Portando, democracia não significa igualdade para todos, mas possibilidades mais amplas e condescendentes com a representatividade do desejo da maioria.


E o que acontece quando a maioria excede a minoria pelo mínimo?

Por exemplo, imagine que a diferença entre os votos de dois candidatos a presidente seja algo em torno de 1%?

Então, os atos do presidente eleito serão de fato representativos da vontade daquela nação?
Ou apenas da metade dela?

O que acontece com uma nação representada apenas pela metade dela diante de posicionamentos políticos críticos?
A parte excluída estará disposta a pagar pelas consequências das decisões da metade ganhadora?
E por quanto tempo e intensidade de sofrimento?

Teria o presidente eleito o direito de se posicionar livremente de acordo com a ideologia do seu partido vencedor?

Se estendermos o raciocínio a uma relação conjugal, quanto tempo o casal poderá suportar a união diante de decisões unilaterais delicadas que levam a consequências muito indesejáveis?

Lembrando que o divórcio de um casal já é muito dolorido, o divórcio de um povo é ainda muito maior, insuportavelmente mais dolorido.

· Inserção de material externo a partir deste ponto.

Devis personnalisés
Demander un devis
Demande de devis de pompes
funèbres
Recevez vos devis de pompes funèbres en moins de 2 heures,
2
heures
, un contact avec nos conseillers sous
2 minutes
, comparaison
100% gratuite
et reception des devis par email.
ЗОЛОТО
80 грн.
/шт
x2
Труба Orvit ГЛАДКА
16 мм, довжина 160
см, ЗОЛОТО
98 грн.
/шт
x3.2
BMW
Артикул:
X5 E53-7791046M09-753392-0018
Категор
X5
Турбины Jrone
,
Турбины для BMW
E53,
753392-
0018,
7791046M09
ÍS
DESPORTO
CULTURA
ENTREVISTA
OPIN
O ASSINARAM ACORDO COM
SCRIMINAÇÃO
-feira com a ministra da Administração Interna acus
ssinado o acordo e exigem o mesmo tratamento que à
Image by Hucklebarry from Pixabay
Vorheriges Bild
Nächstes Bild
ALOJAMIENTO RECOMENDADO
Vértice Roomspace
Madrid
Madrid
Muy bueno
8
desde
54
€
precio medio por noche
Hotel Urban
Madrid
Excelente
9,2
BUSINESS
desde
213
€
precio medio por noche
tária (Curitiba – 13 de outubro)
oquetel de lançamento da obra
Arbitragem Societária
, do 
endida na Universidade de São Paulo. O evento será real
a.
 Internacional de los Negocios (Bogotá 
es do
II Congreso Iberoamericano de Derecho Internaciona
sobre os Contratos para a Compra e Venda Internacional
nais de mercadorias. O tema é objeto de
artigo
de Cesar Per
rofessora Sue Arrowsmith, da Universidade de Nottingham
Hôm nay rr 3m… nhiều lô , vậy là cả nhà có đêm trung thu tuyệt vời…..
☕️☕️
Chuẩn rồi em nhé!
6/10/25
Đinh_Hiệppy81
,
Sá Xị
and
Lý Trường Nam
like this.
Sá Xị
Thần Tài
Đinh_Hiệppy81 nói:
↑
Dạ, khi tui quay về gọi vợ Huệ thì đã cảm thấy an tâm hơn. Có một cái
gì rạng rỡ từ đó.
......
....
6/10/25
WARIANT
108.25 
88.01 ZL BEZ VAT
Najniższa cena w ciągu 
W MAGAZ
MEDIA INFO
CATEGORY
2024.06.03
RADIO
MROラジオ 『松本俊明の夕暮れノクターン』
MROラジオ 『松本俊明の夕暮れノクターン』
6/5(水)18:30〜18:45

Resta ainda um longo caminho de aperfeiçoamento do processo democrático, que parece quase estagnado pelas bases alimentadas pela demagogia que trabalha conceitos falsos mantendo o status quo que fomenta o extremismo, tal como células do corpo que adoeceram, tornando-as o câncer que corrói a existência do todo.

A democracia precisa evoluir para reduzir a oscilação dessa gangorra ideológica, em que, quando um lado está em alta, conduz à sua própria queda para elevar o lado oposto.

E não sai disso!

Democracia conduzindo a regimes autoritários, sejam eles de esquerda ou de direita, e consequentemente os mesmos regimes outrora eleitos tornando-se desgastados por suas deficiências que conduzem às lutas internas para o retorno à democracia.

A dissolução da União Soviética resultando no conflito entre Rússia e Ucrânia, são exemplos vivos do nosso momento atual.

Se duas pessoas sentadas na ponta da gangorra caminharem em direção ao centro, a oscilação é reduzida.

Se aperfeiçoarmos o processo democrático tornando-o de fato mais representativo apesar de resultados desfavoráveis a este equilíbrio, então também reduziremos a oscilação dessa gangorra do sofrimento humano em busca da paz e da justiça que sustente uma distribuição mais equitativa das riquezas, já que esta última depende da primeira.